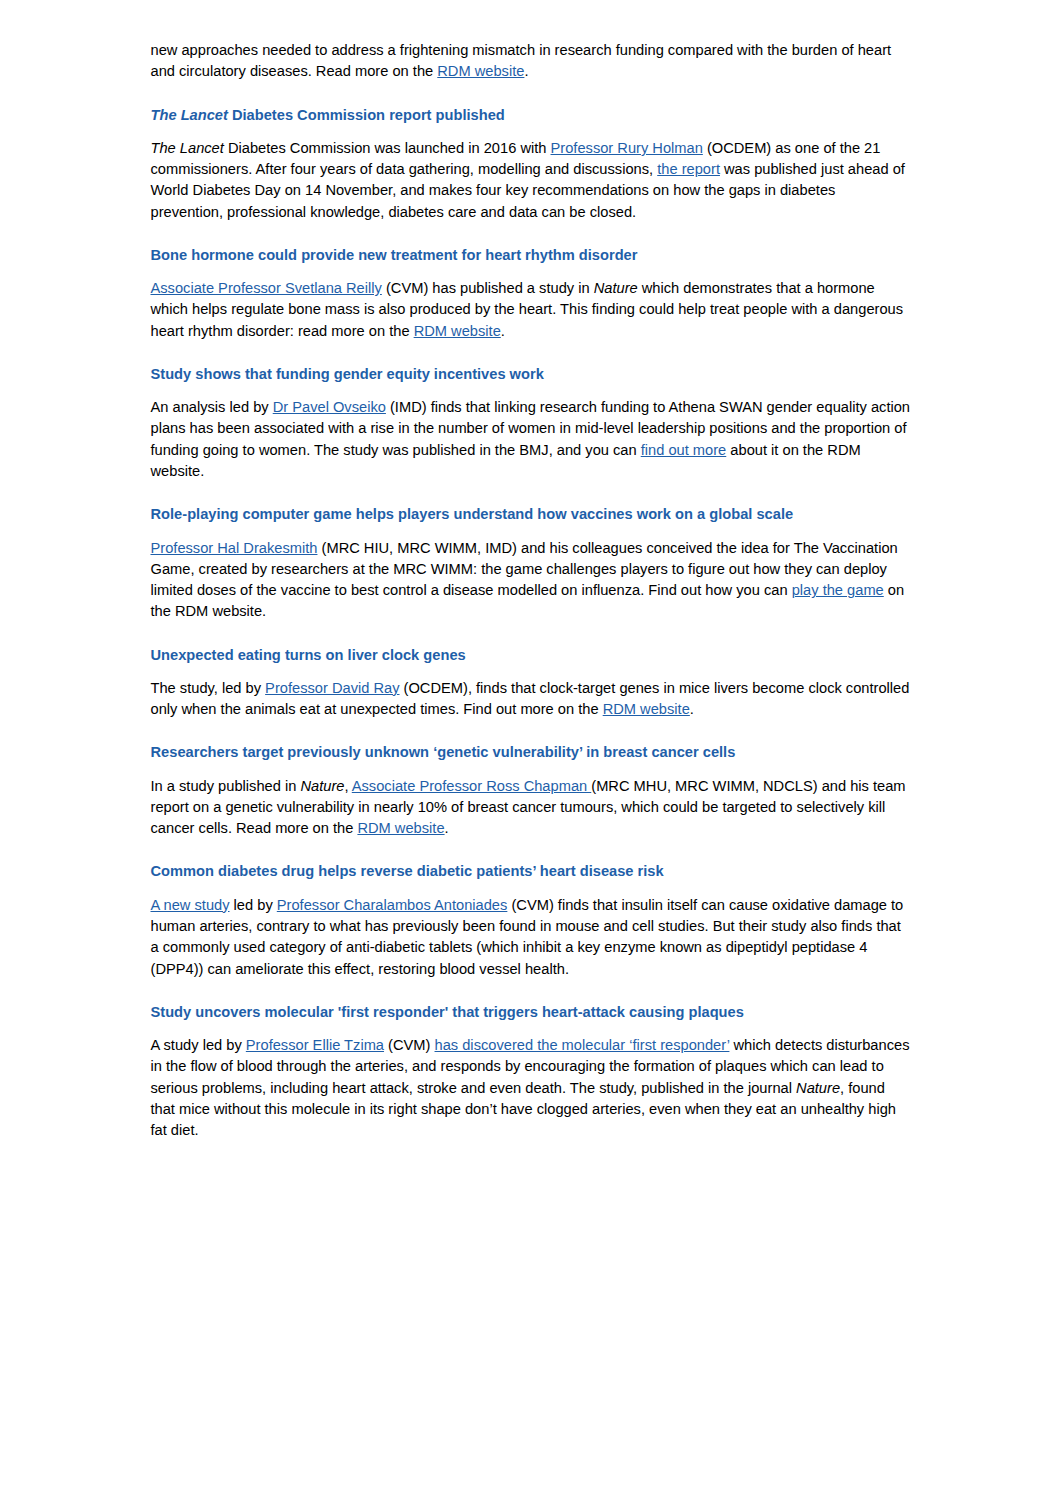new approaches needed to address a frightening mismatch in research funding compared with the burden of heart and circulatory diseases. Read more on the RDM website.
The Lancet Diabetes Commission report published
The Lancet Diabetes Commission was launched in 2016 with Professor Rury Holman (OCDEM) as one of the 21 commissioners. After four years of data gathering, modelling and discussions, the report was published just ahead of World Diabetes Day on 14 November, and makes four key recommendations on how the gaps in diabetes prevention, professional knowledge, diabetes care and data can be closed.
Bone hormone could provide new treatment for heart rhythm disorder
Associate Professor Svetlana Reilly (CVM) has published a study in Nature which demonstrates that a hormone which helps regulate bone mass is also produced by the heart. This finding could help treat people with a dangerous heart rhythm disorder: read more on the RDM website.
Study shows that funding gender equity incentives work
An analysis led by Dr Pavel Ovseiko (IMD) finds that linking research funding to Athena SWAN gender equality action plans has been associated with a rise in the number of women in mid-level leadership positions and the proportion of funding going to women. The study was published in the BMJ, and you can find out more about it on the RDM website.
Role-playing computer game helps players understand how vaccines work on a global scale
Professor Hal Drakesmith (MRC HIU, MRC WIMM, IMD) and his colleagues conceived the idea for The Vaccination Game, created by researchers at the MRC WIMM: the game challenges players to figure out how they can deploy limited doses of the vaccine to best control a disease modelled on influenza. Find out how you can play the game on the RDM website.
Unexpected eating turns on liver clock genes
The study, led by Professor David Ray (OCDEM), finds that clock-target genes in mice livers become clock controlled only when the animals eat at unexpected times. Find out more on the RDM website.
Researchers target previously unknown ‘genetic vulnerability’ in breast cancer cells
In a study published in Nature, Associate Professor Ross Chapman (MRC MHU, MRC WIMM, NDCLS) and his team report on a genetic vulnerability in nearly 10% of breast cancer tumours, which could be targeted to selectively kill cancer cells. Read more on the RDM website.
Common diabetes drug helps reverse diabetic patients’ heart disease risk
A new study led by Professor Charalambos Antoniades (CVM) finds that insulin itself can cause oxidative damage to human arteries, contrary to what has previously been found in mouse and cell studies. But their study also finds that a commonly used category of anti-diabetic tablets (which inhibit a key enzyme known as dipeptidyl peptidase 4 (DPP4)) can ameliorate this effect, restoring blood vessel health.
Study uncovers molecular 'first responder' that triggers heart-attack causing plaques
A study led by Professor Ellie Tzima (CVM) has discovered the molecular ‘first responder’ which detects disturbances in the flow of blood through the arteries, and responds by encouraging the formation of plaques which can lead to serious problems, including heart attack, stroke and even death. The study, published in the journal Nature, found that mice without this molecule in its right shape don’t have clogged arteries, even when they eat an unhealthy high fat diet.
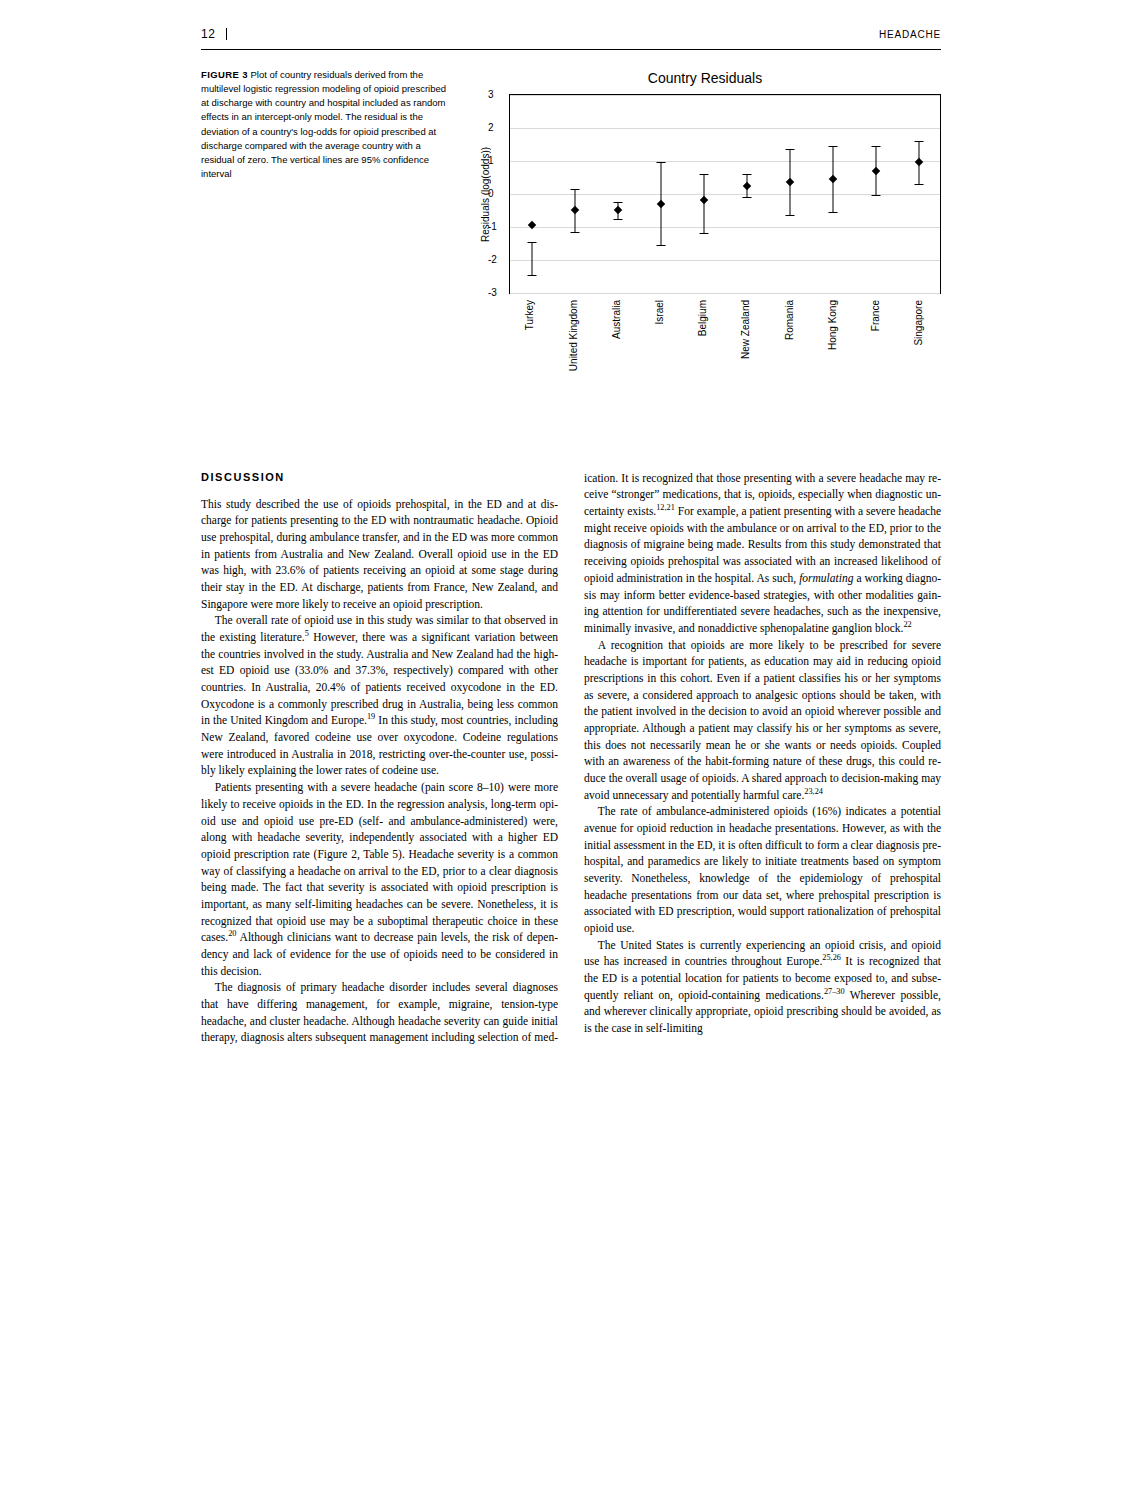12
HEADACHE
FIGURE 3 Plot of country residuals derived from the multilevel logistic regression modeling of opioid prescribed at discharge with country and hospital included as random effects in an intercept-only model. The residual is the deviation of a country's log-odds for opioid prescribed at discharge compared with the average country with a residual of zero. The vertical lines are 95% confidence interval
Country Residuals
Residuals (log(odds))
3
2
1
0
-1
-2
-3
Turkey
United Kingdom
Australia
Israel
Belgium
New Zealand
Romania
Hong Kong
France
Singapore
DISCUSSION
This study described the use of opioids prehospital, in the ED and at discharge for patients presenting to the ED with nontraumatic headache. Opioid use prehospital, during ambulance transfer, and in the ED was more common in patients from Australia and New Zealand. Overall opioid use in the ED was high, with 23.6% of patients receiving an opioid at some stage during their stay in the ED. At discharge, patients from France, New Zealand, and Singapore were more likely to receive an opioid prescription.
The overall rate of opioid use in this study was similar to that observed in the existing literature.5 However, there was a significant variation between the countries involved in the study. Australia and New Zealand had the highest ED opioid use (33.0% and 37.3%, respectively) compared with other countries. In Australia, 20.4% of patients received oxycodone in the ED. Oxycodone is a commonly prescribed drug in Australia, being less common in the United Kingdom and Europe.19 In this study, most countries, including New Zealand, favored codeine use over oxycodone. Codeine regulations were introduced in Australia in 2018, restricting over-the-counter use, possibly likely explaining the lower rates of codeine use.
Patients presenting with a severe headache (pain score 8–10) were more likely to receive opioids in the ED. In the regression analysis, long-term opioid use and opioid use pre-ED (self- and ambulance-administered) were, along with headache severity, independently associated with a higher ED opioid prescription rate (Figure 2, Table 5). Headache severity is a common way of classifying a headache on arrival to the ED, prior to a clear diagnosis being made. The fact that severity is associated with opioid prescription is important, as many self-limiting headaches can be severe. Nonetheless, it is recognized that opioid use may be a suboptimal therapeutic choice in these cases.20 Although clinicians want to decrease pain levels, the risk of dependency and lack of evidence for the use of opioids need to be considered in this decision.
The diagnosis of primary headache disorder includes several diagnoses that have differing management, for example, migraine, tension-type headache, and cluster headache. Although headache severity can guide initial therapy, diagnosis alters subsequent management including selection of medication. It is recognized that those presenting with a severe headache may receive “stronger” medications, that is, opioids, especially when diagnostic uncertainty exists.12,21 For example, a patient presenting with a severe headache might receive opioids with the ambulance or on arrival to the ED, prior to the diagnosis of migraine being made. Results from this study demonstrated that receiving opioids prehospital was associated with an increased likelihood of opioid administration in the hospital. As such, formulating a working diagnosis may inform better evidence-based strategies, with other modalities gaining attention for undifferentiated severe headaches, such as the inexpensive, minimally invasive, and nonaddictive sphenopalatine ganglion block.22
A recognition that opioids are more likely to be prescribed for severe headache is important for patients, as education may aid in reducing opioid prescriptions in this cohort. Even if a patient classifies his or her symptoms as severe, a considered approach to analgesic options should be taken, with the patient involved in the decision to avoid an opioid wherever possible and appropriate. Although a patient may classify his or her symptoms as severe, this does not necessarily mean he or she wants or needs opioids. Coupled with an awareness of the habit-forming nature of these drugs, this could reduce the overall usage of opioids. A shared approach to decision-making may avoid unnecessary and potentially harmful care.23,24
The rate of ambulance-administered opioids (16%) indicates a potential avenue for opioid reduction in headache presentations. However, as with the initial assessment in the ED, it is often difficult to form a clear diagnosis prehospital, and paramedics are likely to initiate treatments based on symptom severity. Nonetheless, knowledge of the epidemiology of prehospital headache presentations from our data set, where prehospital prescription is associated with ED prescription, would support rationalization of prehospital opioid use.
The United States is currently experiencing an opioid crisis, and opioid use has increased in countries throughout Europe.25,26 It is recognized that the ED is a potential location for patients to become exposed to, and subsequently reliant on, opioid-containing medications.27–30 Wherever possible, and wherever clinically appropriate, opioid prescribing should be avoided, as is the case in self-limiting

- **Problem details**:
Pull out each line of the listing that holds the string "plaques".

- **Reply to the task**:
Study uncovers molecular 'first responder' that triggers heart-attack causing plaques
A study led by Professor Ellie Tzima (CVM) has discovered the molecular ‘first responder’ which detects disturbances in the flow of blood through the arteries, and responds by encouraging the formation of plaques which can lead to serious problems, including heart attack, stroke and even death. The study, published in the journal Nature, found that mice without this molecule in its right shape don’t have clogged arteries, even when they eat an unhealthy high fat diet.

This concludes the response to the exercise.